▸ **Excerpt to read**:
****************

Businesses may borrow on pay day, depending on their cash flows, but I dont 
think banks need to borrow because of cashflow rates are slow or 
intermittant.
Can anyone quote banking practice references that banks are so public 
spirited as claimed?
I ask again, are banks the only businesses that dont pass on their costs as 
all businesses do?
Peter
----- Original Message ----- 
From: "Martin Hattersley" <hattersleyjm@interbaun.com>
To: <socialcredit@elistas.com>
Sent: Monday, July 09, 2007 6:52 AM
Subject: Re: [socialcredit] 10 can't pay 11 fallacy, again


> Per -
>
> "A bank manufactures credit, just as a steel plant manufactures steel."
>
> So when payday is due for bank employees, the bank writes cheques on 
> itself which are accepted by the employees as money. These are charged 
> against its profit and loss account. That account is fed by the interest 
> that is charged to borrowers from the bank. Hopefully, even after paying 
> its staff and other overhead expenses, there will be enough surplus to pay 
> dividends to its shareholders, as well as retaining earnings which can be 
> used to increase
> the bank's holdings of physical assets.
>
> Those payments that it makes to staff and shareholders, and in acquiring 
> physical assets, provide the dollars to the public which, after passing 
> through the normal processes of business, enable the borrowers to pay 
> interest to the bank on their loans.

****************

▸ **Set of tasks**:
1 > In the post about bank borrowing, swap "Businesses" for "Companies" and give the section between "Businesses may borrow" and "intermittant.", inclusive.
2 > Put the records between the line holding "To the nearest" and the end of the records, inclusive, into a Markdown table with columns Row and Line. Leave out blank lines.

****************

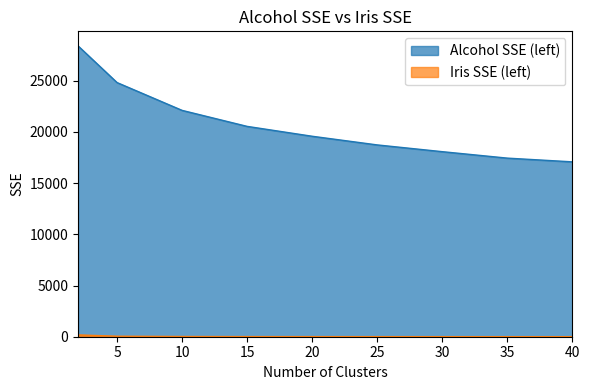

Reading left to right, transcribe all the data shown in this chart.

Alcohol SSE (left): 28398.3	24815.2	22100.3	20537.8	19573.8	18728.4	18068.9	17439.0	17075.2
Iris SSE (left): 177.9	49.5	21.1	11.9	9.1	6.8	5.2	4.1	3.5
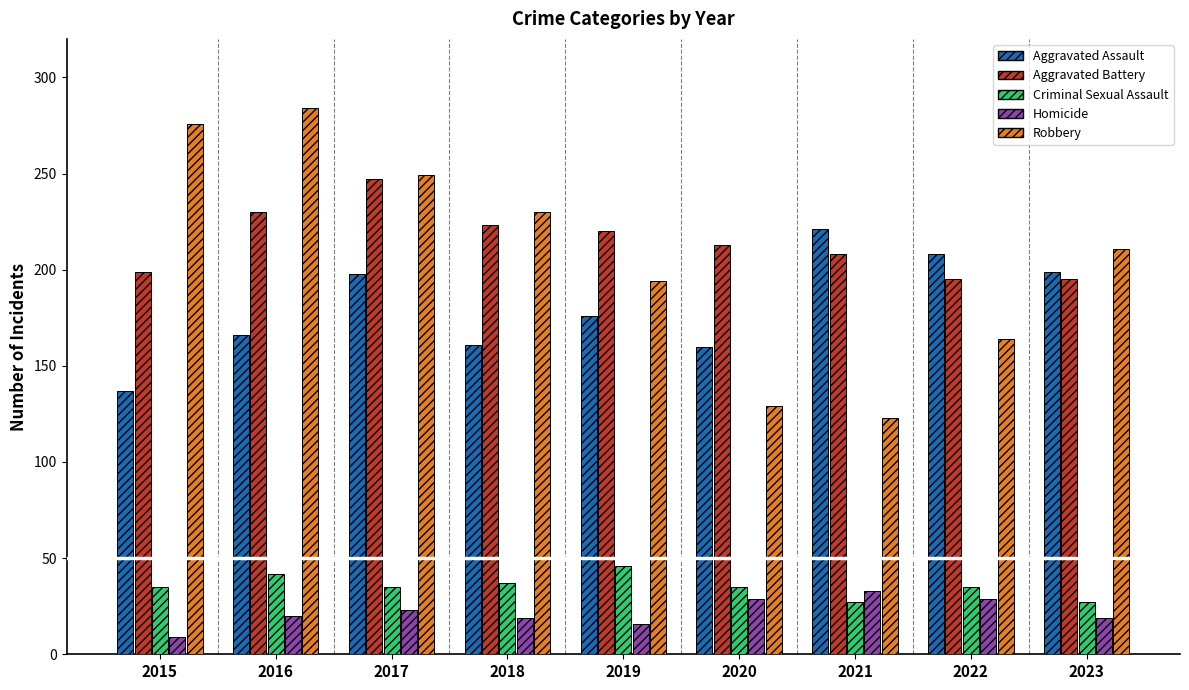

Count the Robbery values in the range 164 to 249.

5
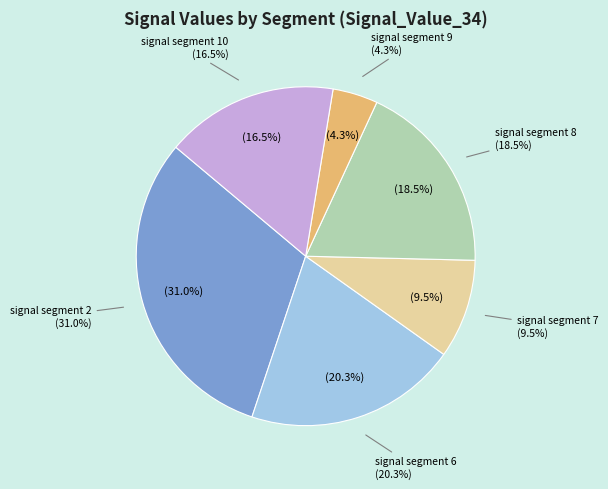

To the nearest percent, what portion does signal segment 8 represent?

18%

****************

▸ **Task results**:
1 >
Companies may borrow on pay day, depending on their cash flows, but I dont 
think banks need to borrow because of cashflow rates are slow or 
intermittant.

2 >
| Row | Line |
|---|---|
| 1 | To the nearest percent, what portion does signal segment 8 represent? |
| 2 | 18% |